▸ Task objective
Can you rewrite these rows, changing every "series" to "data sets" and leaving everything else the same? Omit the pictures from your version.

▸ Data for this exercise
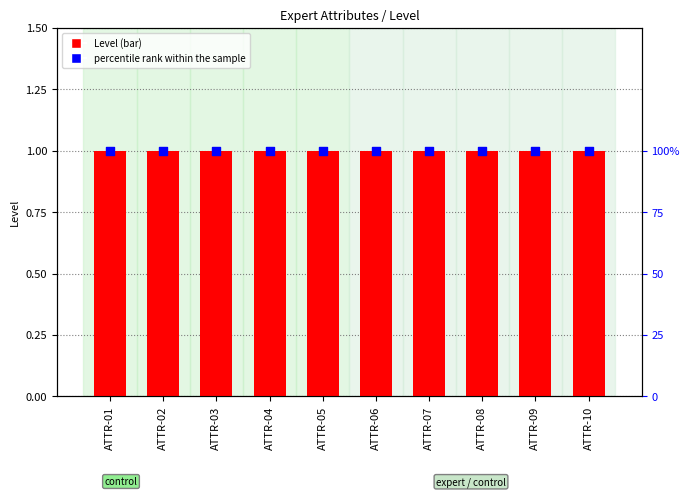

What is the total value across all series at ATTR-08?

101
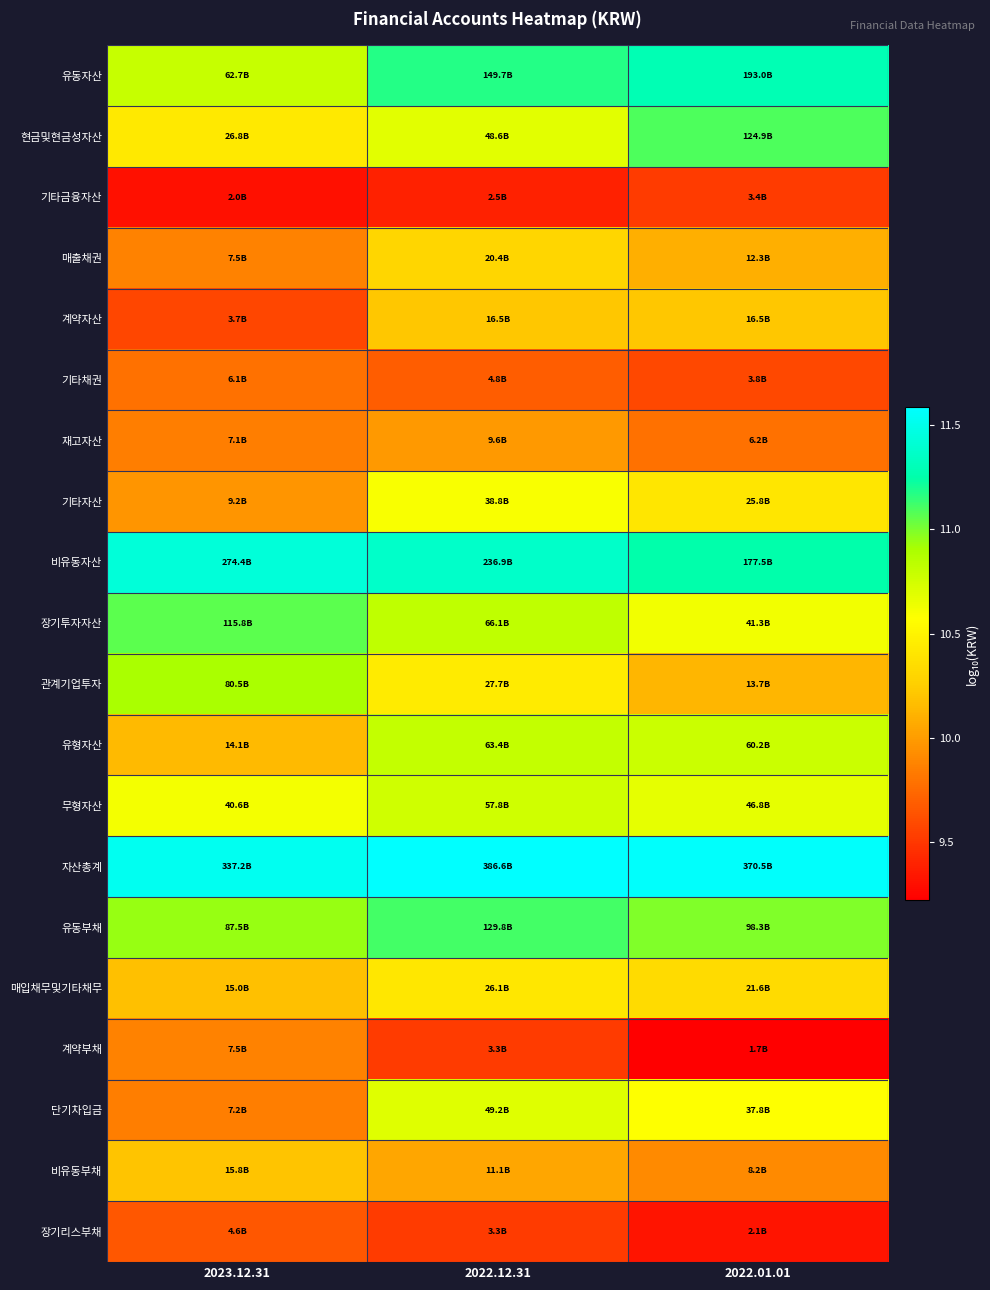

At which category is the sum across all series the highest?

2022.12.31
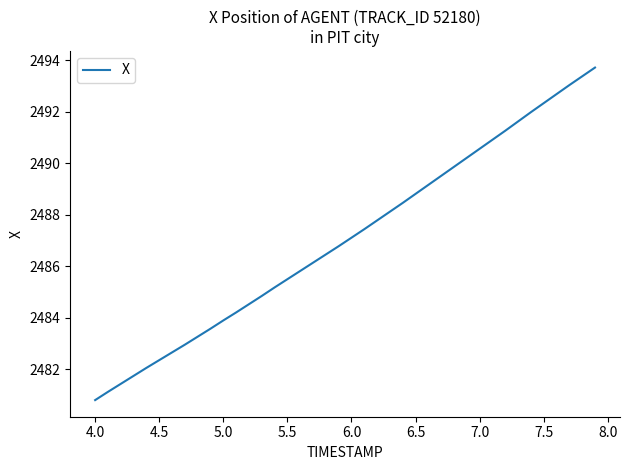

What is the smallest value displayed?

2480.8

▸ Written response
What is the total value across all data sets at ATTR-08?

101

At which category is the sum across all data sets the highest?

2022.12.31

What is the smallest value displayed?

2480.8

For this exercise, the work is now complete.